Previous | Next --- Slide 26 of 87

belce

I am not too clear on how SIMD processing differs from superscalar execution, since both of them work with a single instruction stream. For SIMD, are we distributing different chunks of the data to different ALUs while in superscalar execution the parallelizable instructions are assigned to different ALUs?

kayvonf

This is great question. Can someone take a shot at an answer?

truenorthwest

The key difference is that superscalar execution will simultaneously process different independent instructions (such as A+B and C*D), whereas SIMD will execute the same instruction onto a vector/array of data (A[0]+B[0] and A[1]+B[1]). The SIMD calculations also need to be independent of each other.

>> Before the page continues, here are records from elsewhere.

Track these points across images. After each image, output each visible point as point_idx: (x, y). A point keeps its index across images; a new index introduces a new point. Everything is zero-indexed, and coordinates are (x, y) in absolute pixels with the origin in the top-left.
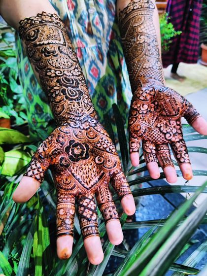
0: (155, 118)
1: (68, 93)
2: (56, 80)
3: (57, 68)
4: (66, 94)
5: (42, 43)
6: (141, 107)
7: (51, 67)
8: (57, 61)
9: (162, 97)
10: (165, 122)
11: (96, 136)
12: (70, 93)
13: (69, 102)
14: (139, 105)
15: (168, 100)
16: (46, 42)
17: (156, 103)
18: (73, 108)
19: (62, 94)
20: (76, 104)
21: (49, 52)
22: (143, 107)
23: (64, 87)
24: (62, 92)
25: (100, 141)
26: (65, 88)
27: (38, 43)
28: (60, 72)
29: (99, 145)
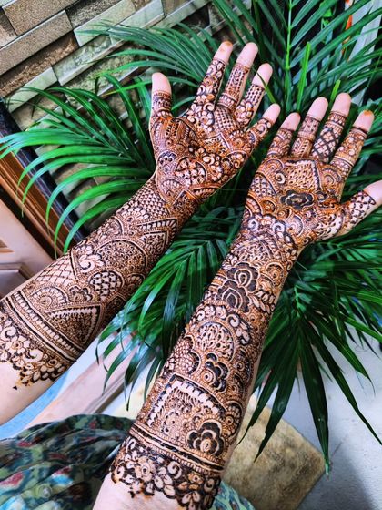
0: (207, 141)
1: (248, 280)
2: (247, 314)
3: (228, 332)
4: (252, 281)
5: (210, 404)
6: (212, 162)
7: (236, 341)
8: (219, 345)
9: (178, 146)
10: (199, 127)
11: (264, 202)
12: (246, 278)
13: (258, 268)
14: (213, 167)
15: (175, 137)
16: (204, 397)
17: (191, 150)
18: (259, 257)
19: (257, 285)
20: (252, 259)
21: (217, 372)
22: (210, 161)
23: (247, 292)
24: (255, 288)
25: (264, 194)
26: (246, 290)
27: (216, 410)
28: (232, 321)
29: (269, 191)
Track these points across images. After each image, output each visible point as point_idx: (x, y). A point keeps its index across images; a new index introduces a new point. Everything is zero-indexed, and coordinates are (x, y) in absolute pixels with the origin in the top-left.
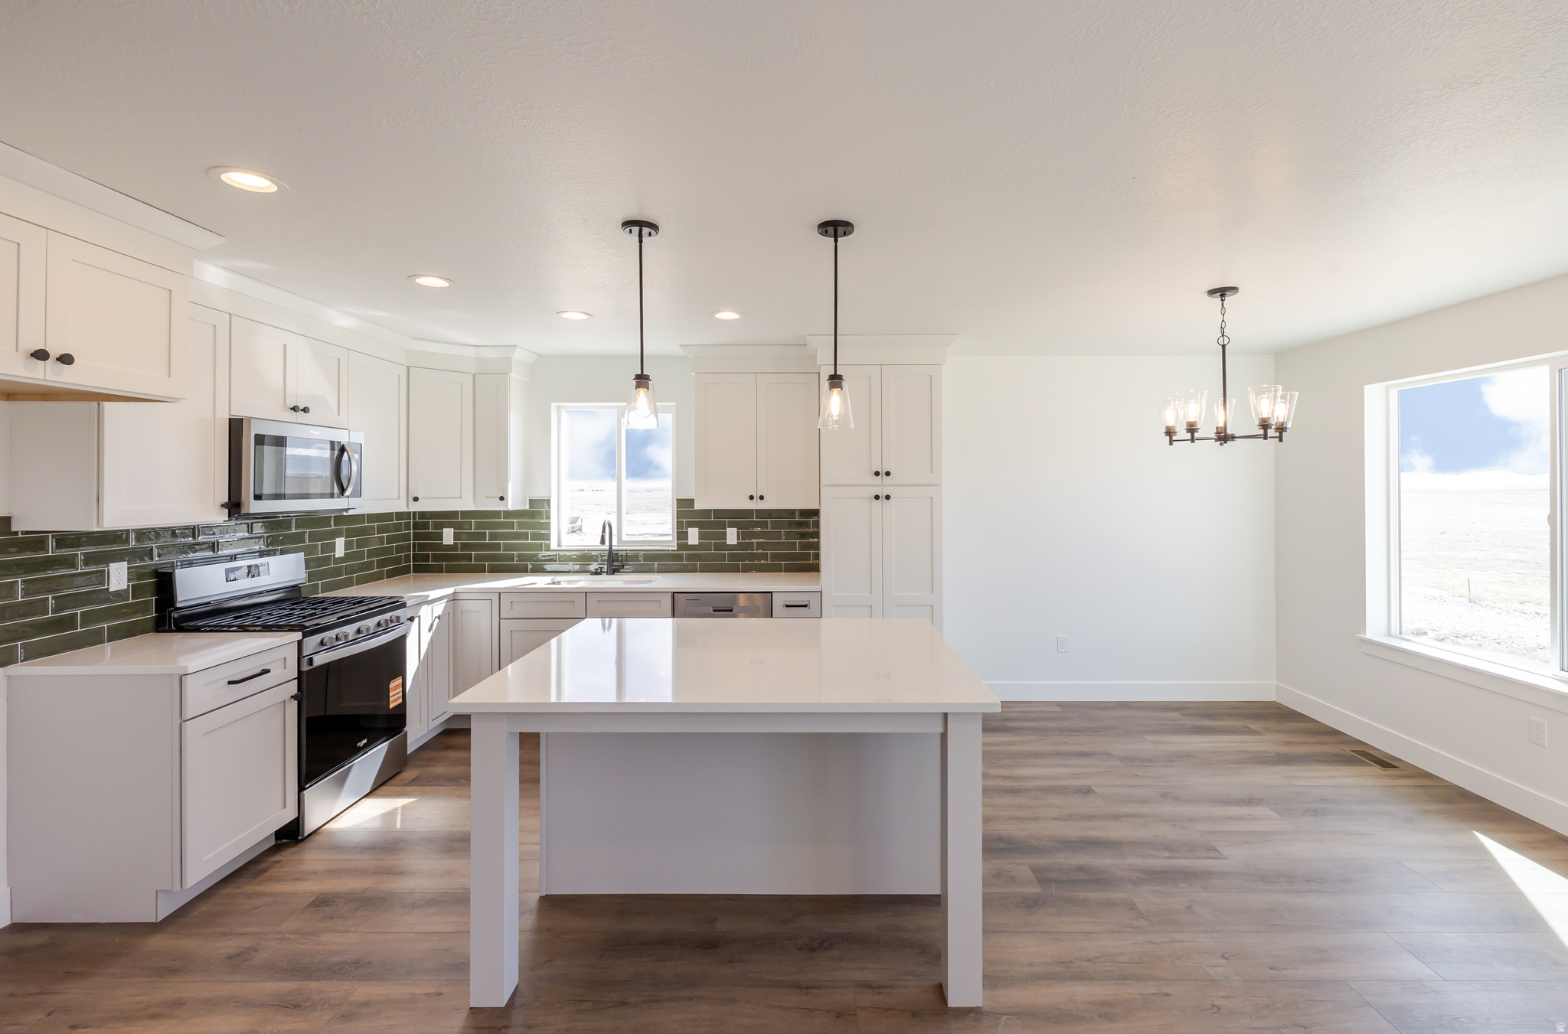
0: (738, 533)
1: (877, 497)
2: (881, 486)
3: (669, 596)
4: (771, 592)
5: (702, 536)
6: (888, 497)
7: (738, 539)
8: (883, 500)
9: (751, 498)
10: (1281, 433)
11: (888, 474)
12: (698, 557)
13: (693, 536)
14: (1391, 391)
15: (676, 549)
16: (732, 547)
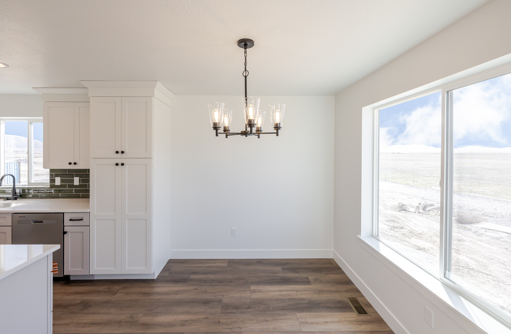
0: (80, 180)
1: (117, 164)
2: (119, 159)
3: (11, 215)
4: (63, 213)
5: (62, 181)
6: (123, 164)
7: (80, 182)
8: (120, 166)
9: (70, 164)
10: (277, 130)
11: (123, 152)
12: (60, 191)
13: (58, 181)
14: (375, 110)
15: (49, 187)
16: (76, 186)
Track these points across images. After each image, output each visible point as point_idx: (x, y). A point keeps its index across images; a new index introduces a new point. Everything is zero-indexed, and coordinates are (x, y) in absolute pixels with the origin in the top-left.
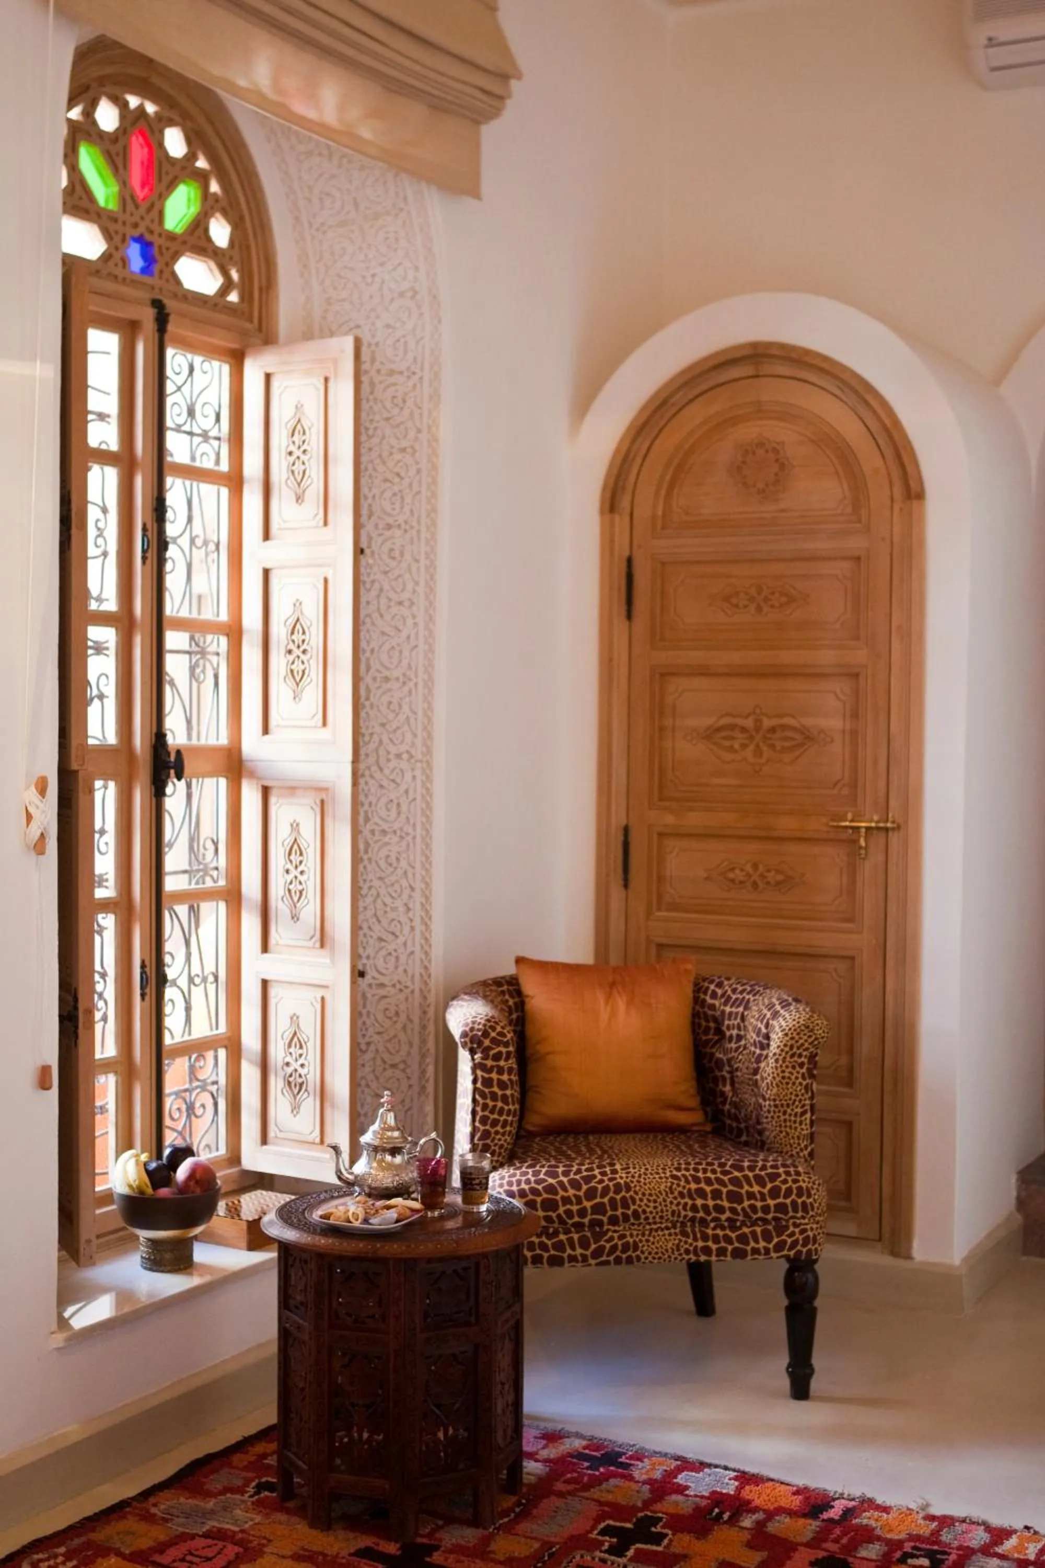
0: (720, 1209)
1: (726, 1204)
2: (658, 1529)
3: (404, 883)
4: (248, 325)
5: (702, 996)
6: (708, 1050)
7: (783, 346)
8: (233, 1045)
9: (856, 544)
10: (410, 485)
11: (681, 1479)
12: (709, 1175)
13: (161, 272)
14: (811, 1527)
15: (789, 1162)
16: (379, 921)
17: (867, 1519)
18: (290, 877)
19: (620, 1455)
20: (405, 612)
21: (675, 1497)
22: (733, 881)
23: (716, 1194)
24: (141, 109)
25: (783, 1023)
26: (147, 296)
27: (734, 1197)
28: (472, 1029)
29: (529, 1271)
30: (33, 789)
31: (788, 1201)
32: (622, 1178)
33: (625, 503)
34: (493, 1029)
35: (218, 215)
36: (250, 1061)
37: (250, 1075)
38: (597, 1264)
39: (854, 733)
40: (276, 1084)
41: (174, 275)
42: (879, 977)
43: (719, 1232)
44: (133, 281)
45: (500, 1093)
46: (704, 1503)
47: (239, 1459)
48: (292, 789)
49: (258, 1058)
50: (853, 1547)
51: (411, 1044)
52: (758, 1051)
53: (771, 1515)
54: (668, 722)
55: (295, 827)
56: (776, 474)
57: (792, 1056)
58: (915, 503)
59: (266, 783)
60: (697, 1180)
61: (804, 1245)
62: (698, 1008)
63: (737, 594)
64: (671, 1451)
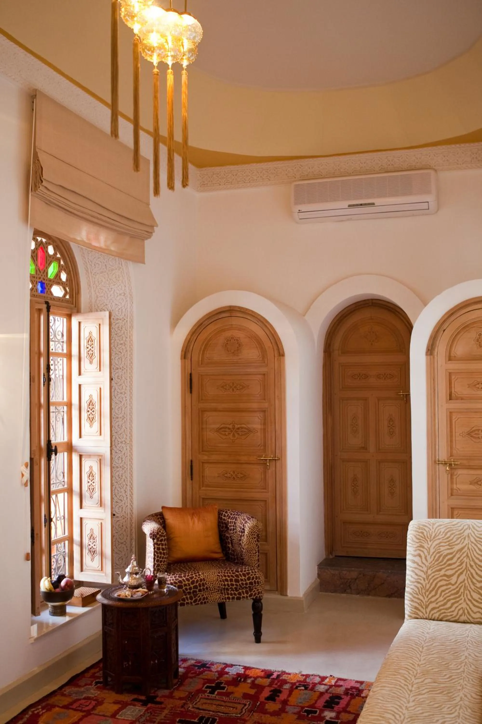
0: (232, 585)
1: (234, 583)
2: (223, 685)
3: (124, 483)
4: (72, 306)
5: (221, 516)
6: (223, 533)
7: (239, 307)
8: (71, 540)
9: (263, 370)
10: (124, 355)
11: (227, 670)
12: (229, 574)
13: (47, 292)
14: (268, 681)
15: (252, 568)
16: (116, 496)
17: (284, 677)
18: (89, 484)
19: (207, 664)
20: (123, 396)
21: (226, 676)
22: (226, 477)
23: (231, 580)
24: (41, 241)
25: (249, 525)
26: (43, 301)
27: (237, 581)
28: (153, 532)
29: (179, 608)
30: (24, 466)
31: (253, 581)
32: (202, 577)
33: (189, 356)
34: (160, 531)
35: (63, 272)
36: (76, 544)
37: (76, 549)
38: (195, 605)
39: (264, 429)
40: (85, 552)
41: (51, 292)
42: (274, 506)
43: (232, 592)
44: (39, 296)
45: (162, 552)
46: (235, 676)
47: (88, 675)
48: (90, 456)
49: (79, 543)
50: (281, 686)
51: (127, 536)
52: (241, 534)
53: (256, 678)
54: (204, 426)
55: (91, 467)
56: (238, 348)
57: (252, 535)
58: (281, 357)
59: (81, 454)
60: (225, 576)
61: (258, 595)
62: (220, 520)
63: (226, 385)
64: (222, 662)
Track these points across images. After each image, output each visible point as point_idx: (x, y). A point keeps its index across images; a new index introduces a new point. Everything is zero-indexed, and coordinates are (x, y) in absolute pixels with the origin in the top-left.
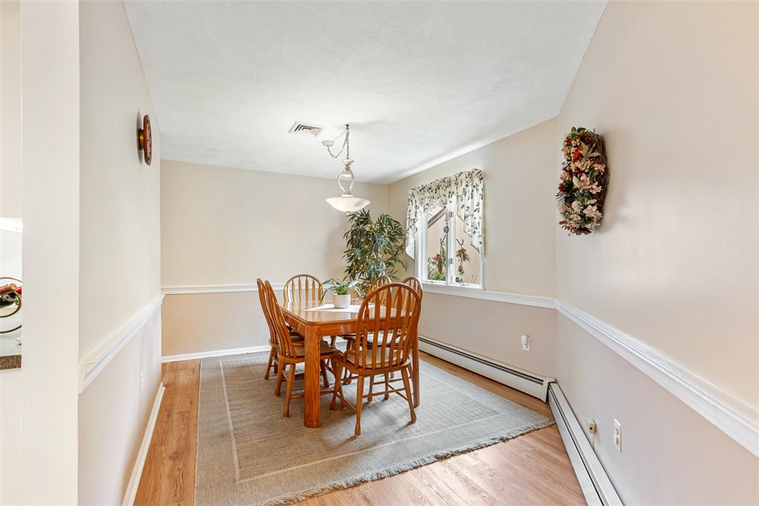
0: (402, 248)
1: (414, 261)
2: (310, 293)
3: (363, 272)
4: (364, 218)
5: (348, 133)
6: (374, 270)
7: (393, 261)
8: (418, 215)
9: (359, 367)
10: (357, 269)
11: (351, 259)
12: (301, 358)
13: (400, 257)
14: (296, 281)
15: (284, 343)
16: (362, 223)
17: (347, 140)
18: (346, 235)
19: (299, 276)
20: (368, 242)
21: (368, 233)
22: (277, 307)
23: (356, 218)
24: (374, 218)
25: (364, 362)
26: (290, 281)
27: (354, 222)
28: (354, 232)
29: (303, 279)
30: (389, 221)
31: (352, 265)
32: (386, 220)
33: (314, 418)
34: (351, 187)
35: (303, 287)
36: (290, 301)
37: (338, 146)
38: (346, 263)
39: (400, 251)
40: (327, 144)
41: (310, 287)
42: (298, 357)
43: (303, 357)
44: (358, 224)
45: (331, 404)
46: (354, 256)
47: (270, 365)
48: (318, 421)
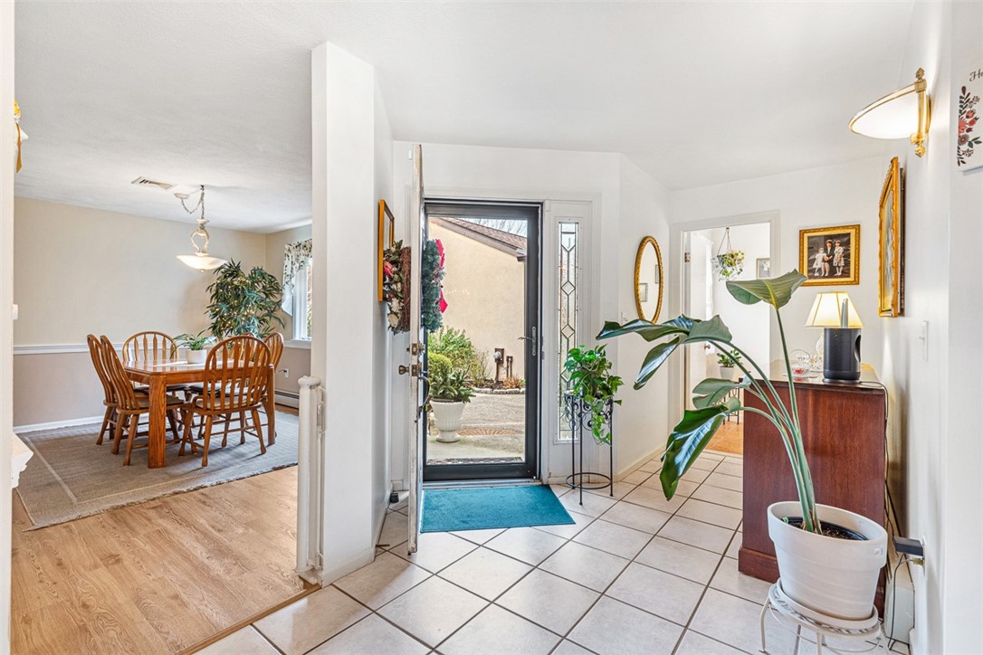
0: (279, 304)
1: (292, 318)
2: (160, 353)
3: (232, 330)
4: (233, 271)
5: (203, 194)
6: (244, 327)
7: (268, 318)
8: (294, 271)
9: (208, 409)
10: (224, 326)
11: (215, 315)
12: (145, 409)
13: (277, 314)
14: (140, 340)
15: (126, 399)
16: (230, 275)
17: (202, 199)
18: (209, 288)
19: (145, 333)
20: (237, 296)
21: (237, 287)
22: (117, 362)
23: (223, 270)
24: (246, 271)
25: (212, 405)
26: (131, 338)
27: (220, 274)
28: (221, 286)
29: (150, 338)
30: (263, 275)
31: (217, 322)
32: (258, 275)
33: (159, 459)
34: (206, 246)
35: (150, 347)
36: (131, 358)
37: (192, 202)
38: (209, 320)
39: (277, 308)
40: (182, 197)
41: (160, 346)
42: (141, 409)
43: (147, 408)
44: (225, 277)
45: (180, 451)
46: (220, 311)
47: (104, 429)
48: (163, 463)
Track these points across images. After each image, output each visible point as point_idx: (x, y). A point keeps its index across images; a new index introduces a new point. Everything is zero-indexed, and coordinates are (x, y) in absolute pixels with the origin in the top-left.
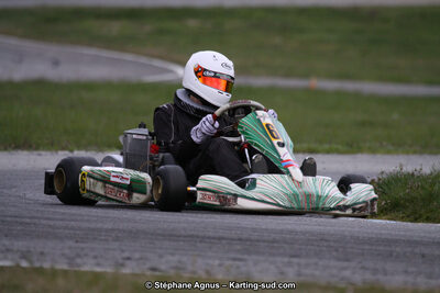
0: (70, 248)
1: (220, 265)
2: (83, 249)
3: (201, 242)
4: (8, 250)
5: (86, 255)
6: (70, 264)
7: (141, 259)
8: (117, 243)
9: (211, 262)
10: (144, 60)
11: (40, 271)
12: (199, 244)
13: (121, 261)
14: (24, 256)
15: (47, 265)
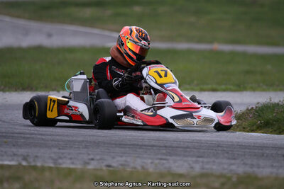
0: (55, 153)
1: (152, 163)
2: (63, 153)
3: (140, 148)
4: (15, 155)
5: (65, 157)
6: (55, 163)
7: (101, 159)
8: (86, 150)
9: (145, 161)
10: (107, 33)
11: (35, 168)
12: (138, 150)
13: (87, 161)
14: (25, 159)
15: (39, 164)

Architecturally, both methods may required multiple ALUs, but superscalar will also require additional fetch/decode blocks (slide 13). For implementation, the SIMD parallelism tends to be determined at compile time for modern CPUs and in the hardware for modern GPUs, while modern superscalar tends to be implemented in the hardware for runtime determination.

At a higher level, my understanding is that superscalar could theoretically do everything that SIMD can (by just using the same instruction on different data) and also execute different instructions, but at a greater hardware cost. Though perhaps someone else can elaborate on the pro/cons more.